Examining Word Choice And Inclusivity In Corporate Conversations

By Beth O’Brien
A report on gender and work caught my attention recently, in particular, the section on workplace and especially boardroom diversity. When one in 10 women hold leadership positions at their company, nearly half of men see this as diverse. Significantly, a third of women agree. I found this incredibly eye-opening. One out of 10 is just not diverse. What is it that still makes us think business is a man’s world?

Real estate and real estate finance companies seem to me to have even lower female representation on their boards than average. This is despite the fact that a recent report (paywall) by Wells Fargo found that boards of real estate investment trusts (REITs) with above-average female representation (meaning, more than the average 15.5% female leadership) outperformed those REITs with average or below-average representation over the past decade.

Have we trained our perceptions to reinforce bias, despite the facts? It appears we have, if we are excited about 10-15% female representation as gender diversity.

This finding got me to thinking about my daily work life and whether I was guilty of going along with the crowd on not calling out exclusionary behavior. Was I perceiving as normal things that shouldn’t be? Was I complicit in the gender bias? Racial bias? Was there anything I could do differently as a business leader, as a mother and as a person? In some ways, I thought I had trained myself not to see gender, but maybe I had trained myself not to see gender bias.

I recently got a call from a banker covering me at a top-tier bank to talk about the “big boy” letter I might need for an upcoming transaction. These letters are basically affirmations from the investor that they are sophisticated and know the risks. Ouch — must we still call sophisticated investors “big boys”? It stung even though he didn’t know he said it.

It got me thinking about the “bad boy” carve-outs in our loan documents, which I painstakingly removed from all of our disclosure documents and replaced with “bad acts” carve-outs. Why would springing recourse provisions ever have been tied to the term “bad boys”? Certainly intentional actions can be made by male or female real estate investors.

Did anyone notice my edit? No matter what I did, the female partner at the law firm kept using the bad boy terminology. And last week, a different banker assured me their “Chinese Wall” was very much intact and I needn’t worry about a potential conflict of interest on our new warehouse line. Why can’t we all just call it a “compliance wall”?
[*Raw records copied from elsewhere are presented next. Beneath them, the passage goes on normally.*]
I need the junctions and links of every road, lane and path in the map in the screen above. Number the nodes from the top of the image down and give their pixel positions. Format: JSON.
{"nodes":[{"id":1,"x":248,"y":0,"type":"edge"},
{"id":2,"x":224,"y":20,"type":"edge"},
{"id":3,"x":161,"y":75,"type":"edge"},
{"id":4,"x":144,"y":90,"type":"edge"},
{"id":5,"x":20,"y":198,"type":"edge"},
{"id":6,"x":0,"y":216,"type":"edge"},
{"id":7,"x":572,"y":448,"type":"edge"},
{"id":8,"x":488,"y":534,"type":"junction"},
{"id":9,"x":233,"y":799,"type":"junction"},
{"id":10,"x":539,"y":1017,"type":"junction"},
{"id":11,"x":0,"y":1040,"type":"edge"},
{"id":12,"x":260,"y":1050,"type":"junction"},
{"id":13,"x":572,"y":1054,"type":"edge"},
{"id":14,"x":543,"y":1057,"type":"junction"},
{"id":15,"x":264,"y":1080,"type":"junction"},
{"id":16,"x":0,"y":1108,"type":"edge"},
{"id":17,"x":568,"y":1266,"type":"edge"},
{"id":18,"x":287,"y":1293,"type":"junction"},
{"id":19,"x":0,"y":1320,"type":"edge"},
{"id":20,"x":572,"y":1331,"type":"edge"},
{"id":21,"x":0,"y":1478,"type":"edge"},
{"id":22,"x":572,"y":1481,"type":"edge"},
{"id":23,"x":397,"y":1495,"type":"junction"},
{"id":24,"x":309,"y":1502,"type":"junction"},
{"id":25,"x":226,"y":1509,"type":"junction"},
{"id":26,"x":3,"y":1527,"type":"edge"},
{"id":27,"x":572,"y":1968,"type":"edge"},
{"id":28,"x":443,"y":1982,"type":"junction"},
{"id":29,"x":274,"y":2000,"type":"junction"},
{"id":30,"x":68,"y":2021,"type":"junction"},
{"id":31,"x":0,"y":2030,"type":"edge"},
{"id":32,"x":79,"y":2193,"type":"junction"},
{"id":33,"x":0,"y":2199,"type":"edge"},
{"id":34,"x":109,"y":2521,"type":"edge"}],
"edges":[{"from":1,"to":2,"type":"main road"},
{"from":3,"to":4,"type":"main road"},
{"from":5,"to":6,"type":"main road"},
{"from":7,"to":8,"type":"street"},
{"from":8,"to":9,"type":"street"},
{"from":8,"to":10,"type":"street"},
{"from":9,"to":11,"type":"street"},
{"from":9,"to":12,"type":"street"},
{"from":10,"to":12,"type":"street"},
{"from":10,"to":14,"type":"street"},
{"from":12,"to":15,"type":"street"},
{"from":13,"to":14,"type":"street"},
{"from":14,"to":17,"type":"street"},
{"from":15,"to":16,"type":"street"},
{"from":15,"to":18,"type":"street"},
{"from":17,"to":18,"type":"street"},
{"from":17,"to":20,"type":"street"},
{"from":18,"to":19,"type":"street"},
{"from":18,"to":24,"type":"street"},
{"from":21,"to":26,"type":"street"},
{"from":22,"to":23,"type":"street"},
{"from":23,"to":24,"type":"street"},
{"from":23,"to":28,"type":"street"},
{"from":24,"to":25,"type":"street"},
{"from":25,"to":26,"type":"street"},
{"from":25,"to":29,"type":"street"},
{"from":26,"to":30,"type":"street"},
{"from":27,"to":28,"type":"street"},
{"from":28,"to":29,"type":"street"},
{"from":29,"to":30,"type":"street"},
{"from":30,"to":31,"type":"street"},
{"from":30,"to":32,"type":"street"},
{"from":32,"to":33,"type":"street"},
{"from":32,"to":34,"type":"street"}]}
But none of these terms get under my skin like the cringe-worthy expression “open the kimono,” which I am bombarded with at least once a month from some well-meaning individual trying to let me in on his deepest thoughts. I am all about transparency, but I just can’t unsee those hypothetical visuals on the conference calls. Please just let me under the tent instead — unless there is cultural misappropriation in that term too.
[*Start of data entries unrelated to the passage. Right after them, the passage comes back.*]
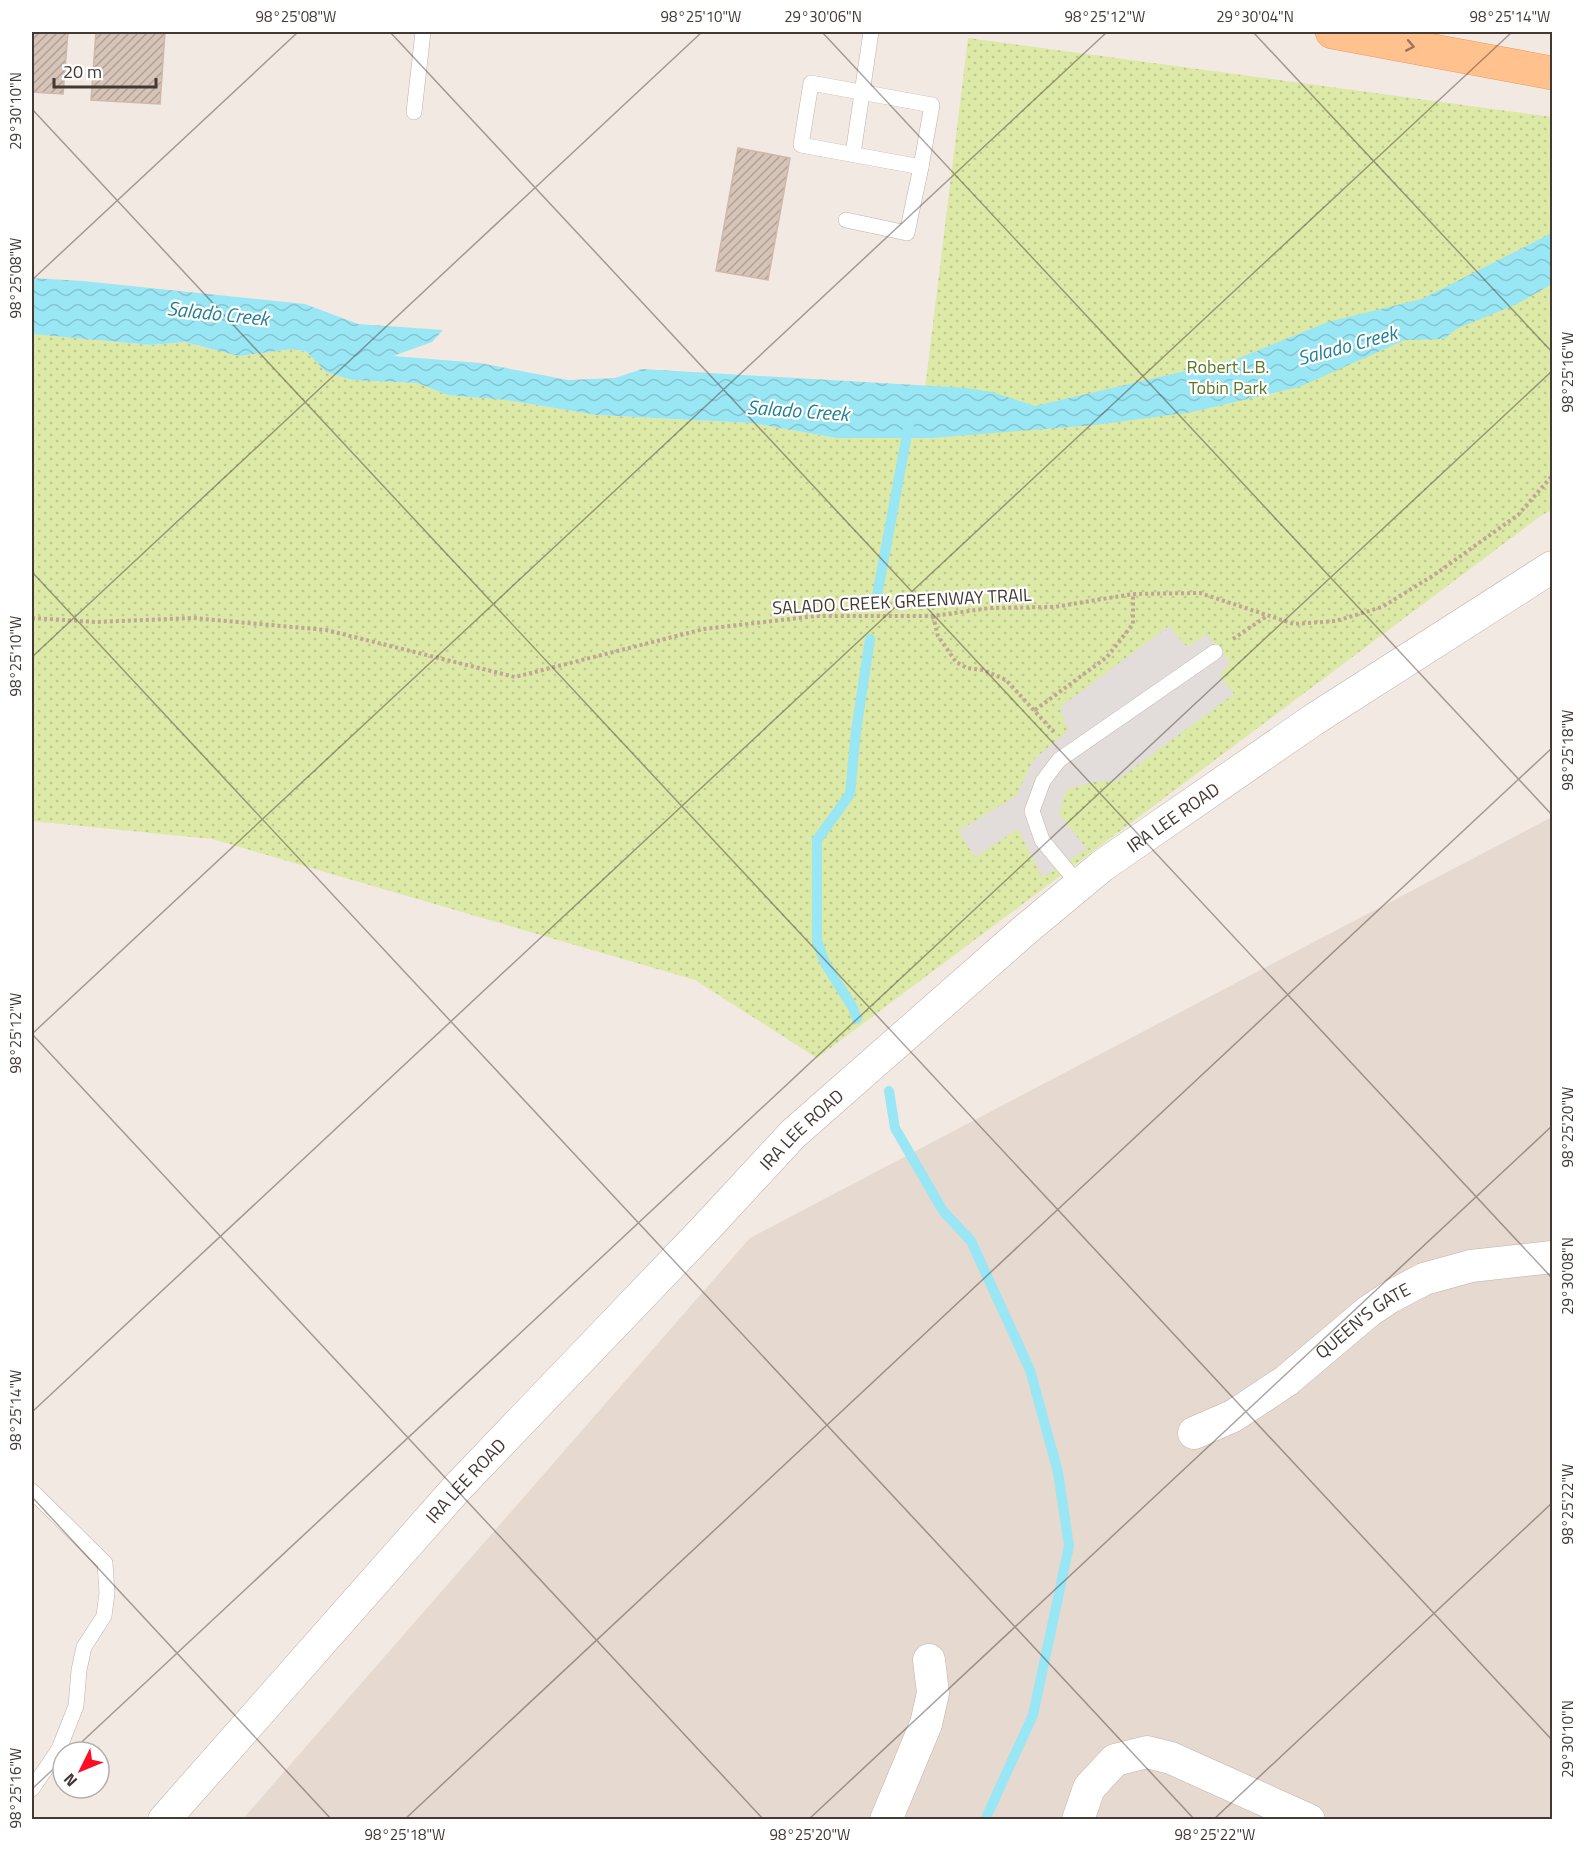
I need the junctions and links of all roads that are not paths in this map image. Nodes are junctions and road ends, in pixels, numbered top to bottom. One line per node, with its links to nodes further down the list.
1 (423, 32): 6 (lane)
2 (871, 32): 5 (lane)
3 (1332, 32): 4 (main road, one-way to 4)
4 (1547, 72)
5 (862, 92): 7 (lane); 7 (lane); 8 (lane)
6 (414, 112)
7 (853, 154): 8 (lane)
8 (921, 167): 9 (lane)
9 (846, 220)
10 (1552, 567): 12 (street, IRA LEE ROAD)
11 (1215, 652): 12 (lane)
12 (1079, 885): 18 (street, IRA LEE ROAD)
13 (1552, 1257): 14 (street, QUEEN'S GATE)
14 (1194, 1433)
15 (32, 1491): 17 (lane)
16 (929, 1660): 19 (street)
17 (32, 1789)
18 (164, 1820)
19 (886, 1820)
20 (1078, 1820): 21 (street)
21 (1309, 1820)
These expressions are so ingrained in finance speak that most people I interact with in real estate dealings don’t even seem to notice them. Particularly in the world of real estate finance, which has been so male-dominated for so long, the language usage is taken for granted. In fact, I’ve trained myself not to notice or care — but I think it is time for untraining.
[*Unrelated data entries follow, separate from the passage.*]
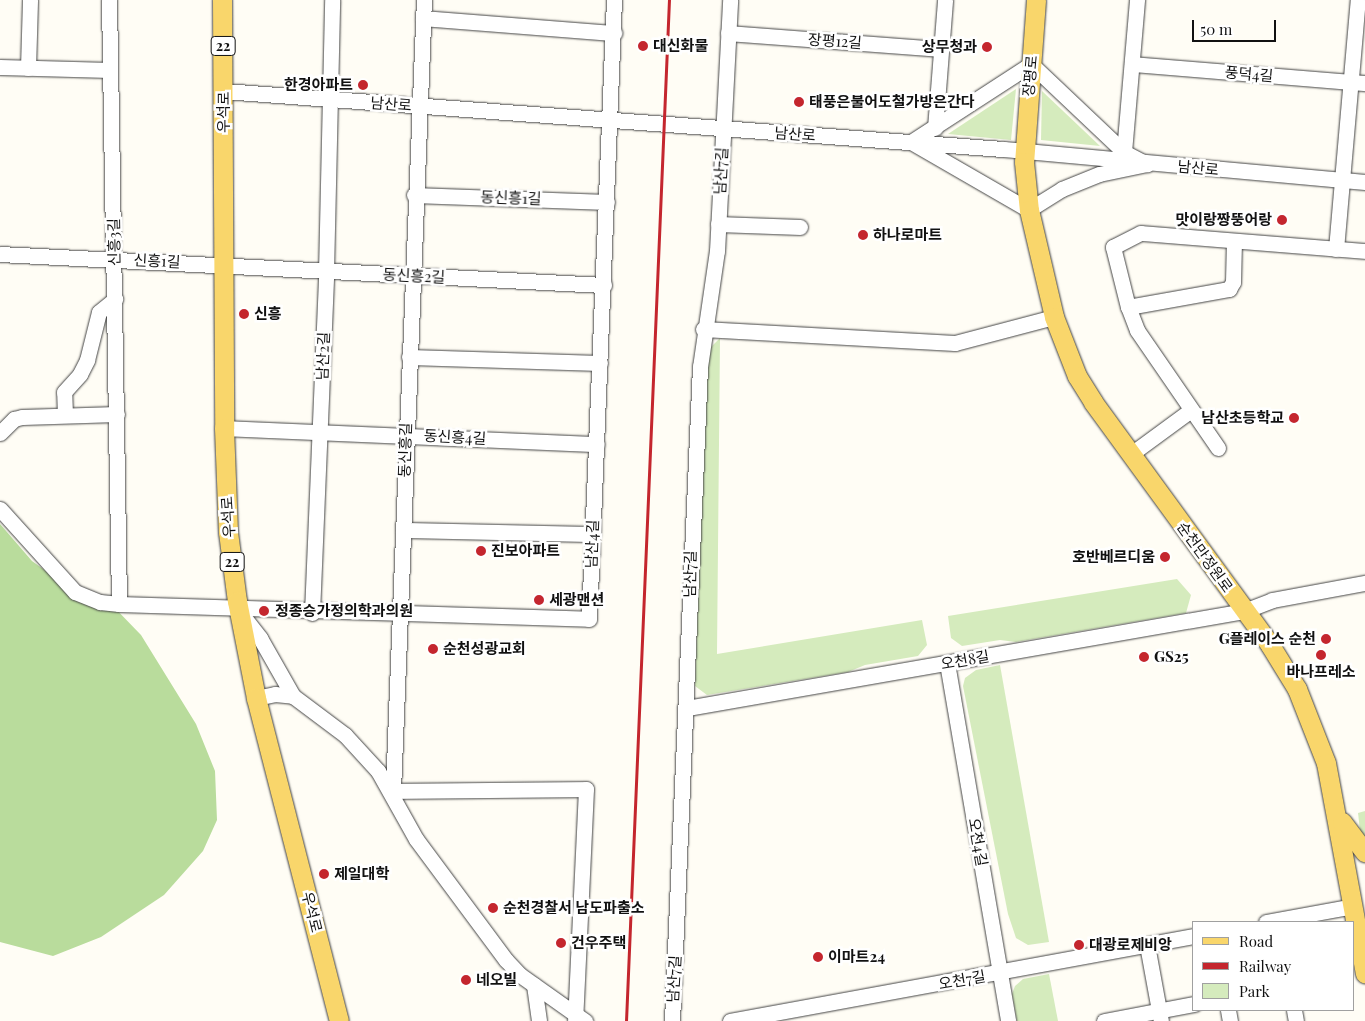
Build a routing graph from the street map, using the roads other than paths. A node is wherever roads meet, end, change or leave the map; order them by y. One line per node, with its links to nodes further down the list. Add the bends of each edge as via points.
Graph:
1 (30, 0): 19 (street)
2 (109, 0): 20 (street, 신흥3길)
3 (222, 0): 22 (main road, 우석로 / 22)
4 (332, 0): 23 (street, 남산2길)
5 (424, 0): 12 (street, 동신흥길)
6 (614, 0): 13 (street, 남산4길)
7 (730, 0): 14 (street, 남산7길)
8 (945, 0): 15 (street)
9 (1036, 0): 16 (main road, 장평로)
10 (1137, 0): 17 (street)
11 (1358, 0): 21 (street)
12 (423, 18): 13 (street); 24 (street, 동신흥길)
13 (614, 33): 25 (street, 남산4길)
14 (728, 33): 15 (street, 장평12길); 26 (street, 남산7길)
15 (941, 49): 27 (street)
16 (1031, 64): 27 (street); 29 (main road, 장평로); 30 (street)
17 (1132, 64): 21 (street, 풍덕4길); 30 (street)
18 (0, 67): 19 (street)
19 (28, 68): 20 (street)
20 (110, 70): 43 (street, 신흥3길)
21 (1358, 82): 32 (street)
22 (224, 91): 23 (street, 남산로); 44 (main road, 우석로 / 22)
23 (332, 99): 24 (street, 남산로); 45 (street, 남산2길)
24 (420, 106): 25 (street, 남산로); 34 (street, 동신흥길)
25 (611, 120): 26 (street, 남산로); 35 (street, 남산4길)
26 (724, 128): 28 (street, 남산로); 37 (street, 남산7길)
27 (935, 128): 28 (street)
28 (911, 142): 29 (street, 남산로); 36 (street)
29 (1024, 151): 31 (street, 남산로); 36 (main road, 순천만정원로)
30 (1124, 152): 31 (street)
31 (1147, 164): 32 (street, 남산로); 36 (street, via 1099,174 1062,189)
32 (1343, 180): 33 (street, 남산로); 40 (street)
33 (1365, 182)
34 (414, 194): 35 (street, 동신흥1길); 46 (street, 동신흥길)
35 (608, 202): 47 (street, 남산4길)
36 (1029, 210): 50 (main road, 순천만정원로)
37 (718, 224): 38 (street); 51 (street, 남산7길, via 715,269)
38 (800, 227)
39 (1234, 241): 40 (street); 49 (street, via 1233,282 1229,289); 49 (street, via 1141,233 1113,247)
40 (1336, 249): 41 (street)
41 (1365, 252)
42 (0, 254): 43 (street, 신흥1길)
43 (114, 258): 44 (street, 신흥1길); 48 (street, 신흥3길)
44 (224, 265): 45 (street, 동신흥2길); 57 (main road, 우석로 / 22)
45 (326, 272): 46 (street, 동신흥2길); 58 (street, 남산2길)
46 (411, 276): 47 (street, 동신흥2길); 52 (street, 동신흥길)
47 (604, 285): 53 (street, 남산4길)
48 (115, 299): 55 (street, 신흥3길); 56 (street, via 99,312 87,360 64,392)
49 (1128, 308): 54 (street, via 1137,330)
50 (1054, 317): 51 (street, via 955,344); 63 (main road, 순천만정원로, via 1077,376)
51 (703, 329): 76 (street, 남산7길, via 692,517)
52 (409, 357): 53 (street); 60 (street, 동신흥길)
53 (600, 363): 61 (street, 남산4길)
54 (1191, 410): 62 (street); 63 (street)
55 (117, 414): 56 (street); 68 (street, 신흥3길)
56 (65, 415): 59 (street, via 14,419)
57 (224, 428): 58 (street, 동신흥4길); 69 (main road, 우석로 / 22, via 228,532)
58 (320, 432): 60 (street, 동신흥4길); 71 (street, 남산2길)
59 (0, 434)
60 (406, 435): 61 (street, 동신흥4길); 65 (street, 동신흥길)
61 (596, 444): 66 (street, 남산4길)
62 (1218, 448)
63 (1131, 454): 70 (main road, 순천만정원로)
64 (0, 509): 68 (street, via 75,592 100,602)
65 (403, 530): 66 (street); 72 (street, 동신흥길)
66 (593, 534): 72 (street, 남산4길, via 589,619)
67 (1365, 583): 70 (street, 오천8길, via 1272,600)
68 (119, 604): 69 (street)
69 (239, 611): 71 (street, 남산4길); 74 (street, via 260,638); 75 (main road, 우석로 / 22)
70 (1244, 611): 73 (street, 오천8길); 78 (main road, 순천만정원로, via 1270,645 1301,698 1326,763)
71 (312, 612): 72 (street, 남산4길)
72 (398, 615): 77 (street, 동신흥길)
73 (947, 663): 76 (street, 오천8길); 84 (street, 오천4길)
74 (293, 696): 75 (street, via 275,694); 77 (street, via 330,721 358,747)
75 (256, 698): 90 (main road, 우석로 / 22)
76 (687, 708): 92 (street, 남산7길)
77 (391, 792): 86 (street, via 416,839 495,946 520,975); 89 (street, via 586,790)
78 (1336, 812): 79 (main road, via 1353,841); 80 (main road, 순천만정원로)
79 (1365, 852)
80 (1359, 904): 81 (street); 85 (main road, 순천만정원로)
81 (1271, 921)
82 (1192, 936): 83 (street, 오천7길)
83 (1147, 945): 84 (street, 오천7길); 88 (street)
84 (999, 973): 93 (street, 오천7길); 94 (street, 오천4길)
85 (1365, 973)
86 (534, 985): 89 (street); 91 (street)
87 (1192, 1005): 88 (street)
88 (1160, 1015): 95 (street)
89 (579, 1019)
90 (339, 1021)
91 (539, 1021)
92 (672, 1021)
93 (730, 1021)
94 (1008, 1021)
95 (1104, 1021)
Instead of going with the flow and maintaining the status quo, how about we start to notice and we replace words that demean with expressions that work? There is always a real-world way to say something that does not include gender or race. Instead of using the outdated lexicon that many view as “terms of art,” we can create a new normal. Let’s think about the business cliches we use and retire the sexist and racist terms. Maybe the office will feel a little more inclusive. I think we’d all prefer to work in that office.